Ahmed Bouzghenda tient fermement à la concrétisation de ce projet ambitieux à fin novembre, sinon au premier semestre de 2018.

Encore du retard ? Cela est du à des améliorations apportées par le ministère de la Culture par rapport à certaines composantes de la cité de la Culture, a répondu le responsable dans une interview accordée à Africanmanager.

« Le projet avance normalement et on est à 20% de taux d’achèvement », a ajouté le promoteur, faisant savoir que toutes les conditions adéquates sont réunies pour faire réussir ce projet d’un montant global de 76 millions de dinars.

Notre visite des lieux nous a permis de constater l’avancement de la réalisation de plusieurs espaces dont notamment les trois salles de spectacle, d’une capacité de 1.800, 700 et 300 places ainsi que les autres espaces destinés aux foires, expositions.

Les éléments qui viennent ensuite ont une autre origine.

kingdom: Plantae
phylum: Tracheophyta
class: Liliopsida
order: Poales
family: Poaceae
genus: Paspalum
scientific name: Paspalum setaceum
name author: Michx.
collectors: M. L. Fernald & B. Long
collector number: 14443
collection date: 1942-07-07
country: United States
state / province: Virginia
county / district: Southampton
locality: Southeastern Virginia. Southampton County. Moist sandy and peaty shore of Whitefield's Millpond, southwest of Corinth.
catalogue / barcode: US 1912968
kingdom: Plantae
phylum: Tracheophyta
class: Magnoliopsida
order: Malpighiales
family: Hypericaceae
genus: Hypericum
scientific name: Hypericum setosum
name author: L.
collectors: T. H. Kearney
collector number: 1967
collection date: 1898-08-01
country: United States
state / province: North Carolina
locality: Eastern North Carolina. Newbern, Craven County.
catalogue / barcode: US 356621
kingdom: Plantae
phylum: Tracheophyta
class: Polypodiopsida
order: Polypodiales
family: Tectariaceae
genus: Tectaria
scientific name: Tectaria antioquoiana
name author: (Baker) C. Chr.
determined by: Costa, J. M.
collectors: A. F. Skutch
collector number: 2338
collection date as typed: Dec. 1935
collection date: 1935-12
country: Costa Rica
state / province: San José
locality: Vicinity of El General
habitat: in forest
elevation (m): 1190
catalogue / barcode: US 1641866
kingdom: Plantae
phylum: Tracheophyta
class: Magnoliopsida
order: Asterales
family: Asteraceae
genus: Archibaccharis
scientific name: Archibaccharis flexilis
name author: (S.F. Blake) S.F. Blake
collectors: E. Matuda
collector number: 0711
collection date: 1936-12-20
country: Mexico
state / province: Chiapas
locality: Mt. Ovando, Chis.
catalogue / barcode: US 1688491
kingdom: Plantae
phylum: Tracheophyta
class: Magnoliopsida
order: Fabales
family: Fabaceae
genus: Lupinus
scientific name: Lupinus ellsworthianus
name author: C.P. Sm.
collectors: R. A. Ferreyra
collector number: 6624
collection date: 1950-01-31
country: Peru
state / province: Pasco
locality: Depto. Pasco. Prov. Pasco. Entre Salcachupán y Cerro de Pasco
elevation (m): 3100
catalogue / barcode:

C’est important dans la mesure où plus de 60% de l’infrastructure est déjà fonctionnel. Pour rappel, la Cité de la Culture, qui s’étend sur 52 hectares, comprend un ensemble de lieux pour spectacles vivants : Espace d’accueil général du public, 3 salles de spectacle et 7 studios de production, médiathèque d’actualité, une cinémathèque composée de 2 salles de cinéma, de 150 et de 350 places, Maison des artistes, galerie nationale d’art et d’exposition composée de 3 salles d’exposition dotées d’une réserve, administration générale de la cité, espace pour les activités de commerce, élément signalétique appelé « tour de la culture », des parkings. Un musée complétera cet édifice dont le coût sera d’environ cent millions de dinars.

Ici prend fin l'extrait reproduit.